(Records drawn from a dataset)
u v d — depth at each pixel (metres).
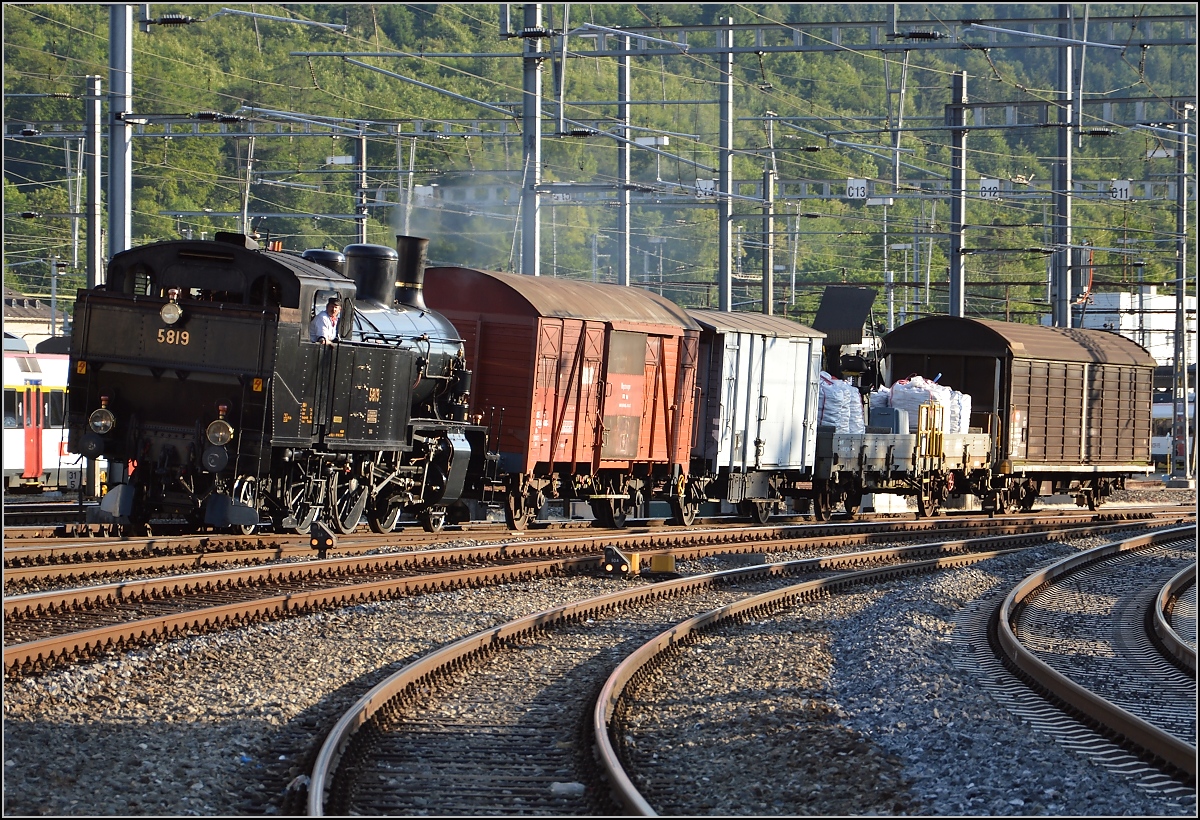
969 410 120.06
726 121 124.00
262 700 37.72
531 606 57.34
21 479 107.81
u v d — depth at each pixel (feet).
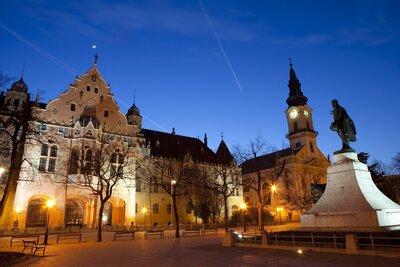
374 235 57.41
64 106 180.45
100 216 106.22
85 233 140.26
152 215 199.31
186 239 103.71
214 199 199.11
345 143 82.23
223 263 48.44
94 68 198.80
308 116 312.09
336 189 77.15
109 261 54.65
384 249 50.14
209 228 177.06
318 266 42.47
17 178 152.15
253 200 287.07
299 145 302.45
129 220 176.45
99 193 111.04
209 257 56.08
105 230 156.15
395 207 72.79
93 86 195.00
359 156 171.94
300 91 326.03
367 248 52.29
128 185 180.96
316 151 302.45
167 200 208.33
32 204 158.10
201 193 199.41
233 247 71.10
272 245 65.51
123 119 200.64
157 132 255.50
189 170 201.77
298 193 244.22
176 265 48.19
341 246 55.36
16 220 144.77
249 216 207.00
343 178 76.64
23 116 85.10
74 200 170.09
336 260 46.50
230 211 236.02
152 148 229.86
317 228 71.82
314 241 63.52
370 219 65.67
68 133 174.70
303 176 267.80
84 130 172.96
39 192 156.25
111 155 161.38
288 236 64.69
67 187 161.79
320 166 292.61
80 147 170.60
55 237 117.39
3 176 152.35
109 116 195.62
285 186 266.77
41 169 160.66
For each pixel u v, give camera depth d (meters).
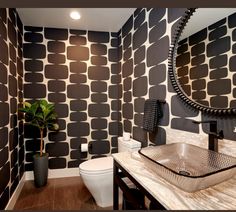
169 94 1.54
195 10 1.26
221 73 1.08
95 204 2.01
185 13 1.32
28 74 2.63
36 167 2.39
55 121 2.72
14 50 2.09
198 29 1.23
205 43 1.18
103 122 2.89
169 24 1.53
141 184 0.97
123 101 2.62
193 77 1.27
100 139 2.89
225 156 0.99
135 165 1.21
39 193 2.26
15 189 2.10
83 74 2.81
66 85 2.76
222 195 0.82
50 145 2.73
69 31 2.75
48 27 2.68
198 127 1.26
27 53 2.62
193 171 1.10
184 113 1.38
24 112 2.40
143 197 1.15
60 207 1.95
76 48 2.78
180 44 1.39
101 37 2.87
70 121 2.79
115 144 2.93
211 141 1.11
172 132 1.50
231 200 0.78
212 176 0.80
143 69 1.99
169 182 0.95
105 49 2.88
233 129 1.03
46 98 2.69
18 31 2.32
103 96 2.88
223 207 0.73
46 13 2.26
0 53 1.60
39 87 2.67
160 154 1.22
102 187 1.89
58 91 2.73
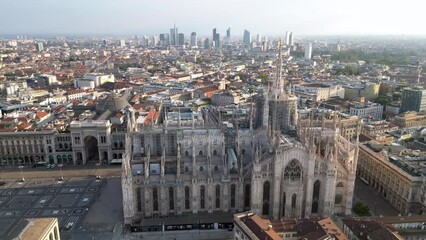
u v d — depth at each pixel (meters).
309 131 166.62
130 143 176.88
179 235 148.75
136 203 157.00
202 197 158.75
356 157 154.88
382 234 119.38
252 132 171.25
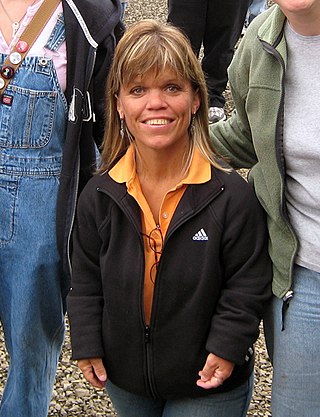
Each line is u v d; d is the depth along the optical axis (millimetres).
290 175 1992
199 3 5203
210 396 2152
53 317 2492
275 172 1994
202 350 2094
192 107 2092
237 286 2066
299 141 1921
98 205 2107
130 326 2102
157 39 2000
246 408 2244
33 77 2217
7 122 2252
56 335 2564
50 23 2223
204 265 2023
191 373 2107
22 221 2328
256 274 2070
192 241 2025
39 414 2596
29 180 2297
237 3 5258
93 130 2457
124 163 2105
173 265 2035
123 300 2090
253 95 2008
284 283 2061
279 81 1929
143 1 10516
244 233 2045
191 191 2041
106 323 2150
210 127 2400
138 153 2102
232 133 2328
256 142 2035
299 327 2037
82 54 2229
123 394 2270
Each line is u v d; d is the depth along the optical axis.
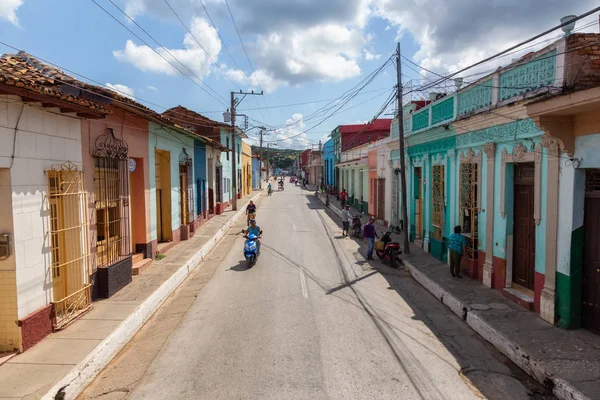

The problem:
Reproduce the records word for word, please, from their first line up to and including the line that contains "201 193 199.41", but no pictures.

Result:
u v d — depth at each pixel (metres).
969 410 120.06
726 121 124.00
262 700 37.72
531 606 57.34
21 479 107.81
u v d — depth at each pixel (feet).
374 235 57.41
64 106 180.45
100 216 106.22
85 233 140.26
152 215 199.31
186 239 103.71
214 199 199.11
345 143 82.23
223 263 48.44
94 68 198.80
308 116 312.09
336 189 77.15
109 261 54.65
384 249 50.14
209 228 177.06
318 266 42.47
17 178 152.15
253 200 287.07
299 145 302.45
129 220 176.45
99 193 111.04
209 257 56.08
105 230 156.15
395 207 72.79
93 86 195.00
359 156 171.94
300 91 326.03
367 248 52.29
128 185 180.96
316 151 302.45
167 200 208.33
32 204 158.10
201 193 199.41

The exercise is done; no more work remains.